B-A1 The Impact of the Comintern on the Western European Party
System
Director(s): Hermann Weber
Researcher(s): Bernhard Bayerlein
Duration: 1999 - 2006
Status: ongoing / supplementary
The German-Russian Historians Commission, founded in 1998,
declared the research on the Communist International (Comintern, 1919-1943) as
its main focus of research.

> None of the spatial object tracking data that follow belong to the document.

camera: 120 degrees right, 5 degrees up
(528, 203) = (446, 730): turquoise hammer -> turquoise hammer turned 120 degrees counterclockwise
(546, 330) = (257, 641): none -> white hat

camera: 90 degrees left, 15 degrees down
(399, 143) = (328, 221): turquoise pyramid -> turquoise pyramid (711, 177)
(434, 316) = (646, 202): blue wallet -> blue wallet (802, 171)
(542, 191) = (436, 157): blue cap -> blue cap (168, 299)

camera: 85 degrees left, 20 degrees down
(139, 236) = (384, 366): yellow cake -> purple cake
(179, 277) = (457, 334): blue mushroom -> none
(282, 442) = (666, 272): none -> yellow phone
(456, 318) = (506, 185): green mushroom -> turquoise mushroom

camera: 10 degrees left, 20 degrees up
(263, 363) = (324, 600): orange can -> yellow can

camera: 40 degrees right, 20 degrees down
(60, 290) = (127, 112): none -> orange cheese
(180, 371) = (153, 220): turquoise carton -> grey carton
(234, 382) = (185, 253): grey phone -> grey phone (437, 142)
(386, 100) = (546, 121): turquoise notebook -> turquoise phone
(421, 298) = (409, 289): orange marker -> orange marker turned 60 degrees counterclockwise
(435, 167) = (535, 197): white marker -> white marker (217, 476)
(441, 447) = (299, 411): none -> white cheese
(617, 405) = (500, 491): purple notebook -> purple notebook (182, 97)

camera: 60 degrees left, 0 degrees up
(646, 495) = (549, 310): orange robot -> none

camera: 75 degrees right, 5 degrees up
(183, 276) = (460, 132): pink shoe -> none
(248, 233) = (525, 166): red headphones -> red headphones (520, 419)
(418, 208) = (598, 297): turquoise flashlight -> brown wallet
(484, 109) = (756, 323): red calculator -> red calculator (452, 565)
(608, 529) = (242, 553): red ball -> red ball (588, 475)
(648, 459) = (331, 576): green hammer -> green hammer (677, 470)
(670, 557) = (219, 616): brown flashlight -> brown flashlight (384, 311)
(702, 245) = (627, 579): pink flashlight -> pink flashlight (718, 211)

Within this frame, the project will investigate the
influence of the Comintern (and therefore of the foreign politics of the Soviet
Union) on the parliamentary systems of Western Europe exercised via the
communist parties (sections of the Comintern) in Germany and France
within the period from 1924 to 1928.
The relationship toward Germany was given the highest priority
within the Comintern as well as in the KPdSU. This is not only illustrated by
the fact that the leaders of the German communist parties had private
correspondence with Stalin, now published by Hermann Weber and Bernhard
Bayerlein.
The expansion of the project by the German-Russian Historians
Commission (financed by the Ministry of the Interior, Berlin) and its extension
(from 2004 to 2006) allows for the publication of a book on The End of
the Communist Internationale on the Stalin-Hitler-Pact and its
consequences for the overall research question in autumn 2005. A substantial
publication on the project as a whole is planned for 2006 which will then also
include Russian historians.
This book which will explain the various facets and
channels of the Comintern influence on the political system of the
Weimar Republic (as well as its extent and structure) and to the wider
interconnection of Soviet foreign politics. The documentation shall demonstrate
the uniqueness of Soviet politics in its plurality toward Germany or France
(communist parties, Comintern, Soviet foreign politics, secret services,
cultural relations, Soviet domestic and economic policies). Resolutions of the
KPdSU toward German affairs shall be published within this work.